== Given entries ==

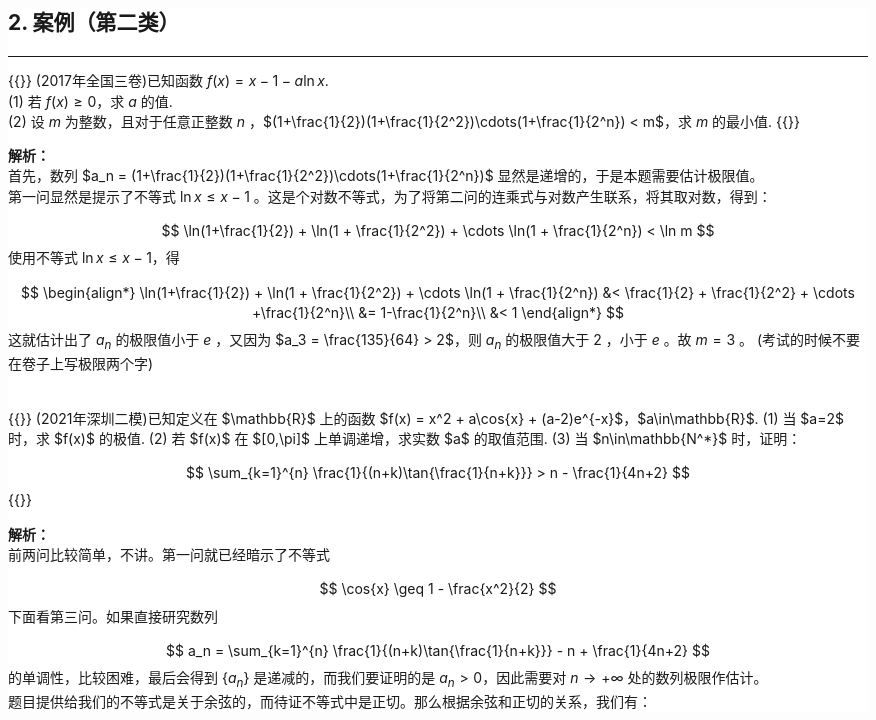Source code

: ## 2. 案例（第二类）
--------
{{<notice note>}}
(2017年全国三卷)已知函数 $f(x) = x - 1 - a\ln{x}$.  
(1) 若 $f(x) \geq 0$，求 $a$ 的值.  
(2) 设 $m$ 为整数，且对于任意正整数 $n$ ，$(1+\frac{1}{2})(1+\frac{1}{2^2})\cdots(1+\frac{1}{2^n}) < m$，求 $m$ 的最小值.
{{</notice>}}


**解析：**  
首先，数列 $a_n = (1+\frac{1}{2})(1+\frac{1}{2^2})\cdots(1+\frac{1}{2^n})$ 显然是递增的，于是本题需要估计极限值。  
第一问显然是提示了不等式 $\ln{x} \leq x - 1$ 。这是个对数不等式，为了将第二问的连乘式与对数产生联系，将其取对数，得到：

$$
\ln(1+\frac{1}{2}) + \ln(1 + \frac{1}{2^2}) + \cdots \ln(1 + \frac{1}{2^n}) < \ln m
$$
使用不等式 $\ln x \leq x - 1$，得

$$
\begin{align*}
\ln(1+\frac{1}{2}) + \ln(1 + \frac{1}{2^2}) + \cdots \ln(1 + \frac{1}{2^n}) &< \frac{1}{2} + \frac{1}{2^2} + \cdots +\frac{1}{2^n}\\
&= 1-\frac{1}{2^n}\\
&< 1
\end{align*}
$$
这就估计出了 $a_n$ 的极限值小于 $e$ ，又因为 $a_3 = \frac{135}{64} > 2$，则 $a_n$ 的极限值大于 $2$ ，小于 $e$ 。故 $m=3$ 。 (考试的时候不要在卷子上写极限两个字)

<br>
{{<notice note>}}
(2021年深圳二模)已知定义在 $\mathbb{R}$ 上的函数 $f(x) = x^2 + a\cos{x} + (a-2)e^{-x}$，$a\in\mathbb{R}$.   
(1) 当 $a=2$ 时，求 $f(x)$ 的极值.  
(2) 若 $f(x)$ 在 $[0,\pi]$ 上单调递增，求实数 $a$ 的取值范围.    
(3) 当 $n\in\mathbb{N^*}$ 时，证明：

$$
\sum_{k=1}^{n} \frac{1}{(n+k)\tan{\frac{1}{n+k}}} > n - \frac{1}{4n+2}
$$
{{</notice>}}


**解析：**  
前两问比较简单，不讲。第一问就已经暗示了不等式

$$
\cos{x} \geq 1 - \frac{x^2}{2}
$$
下面看第三问。如果直接研究数列

$$
a_n = \sum_{k=1}^{n} \frac{1}{(n+k)\tan{\frac{1}{n+k}}} - n + \frac{1}{4n+2}
$$
的单调性，比较困难，最后会得到 $\{a_n\}$ 是递减的，而我们要证明的是 $a_n > 0$，因此需要对 $n\to+\infty$ 处的数列极限作估计。  
题目提供给我们的不等式是关于余弦的，而待证不等式中是正切。那么根据余弦和正切的关系，我们有：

===

The expected answer is every line above in which the word "mathbb" appears.

(2021年深圳二模)已知定义在 $\mathbb{R}$ 上的函数 $f(x) = x^2 + a\cos{x} + (a-2)e^{-x}$，$a\in\mathbb{R}$.   
(3) 当 $n\in\mathbb{N^*}$ 时，证明：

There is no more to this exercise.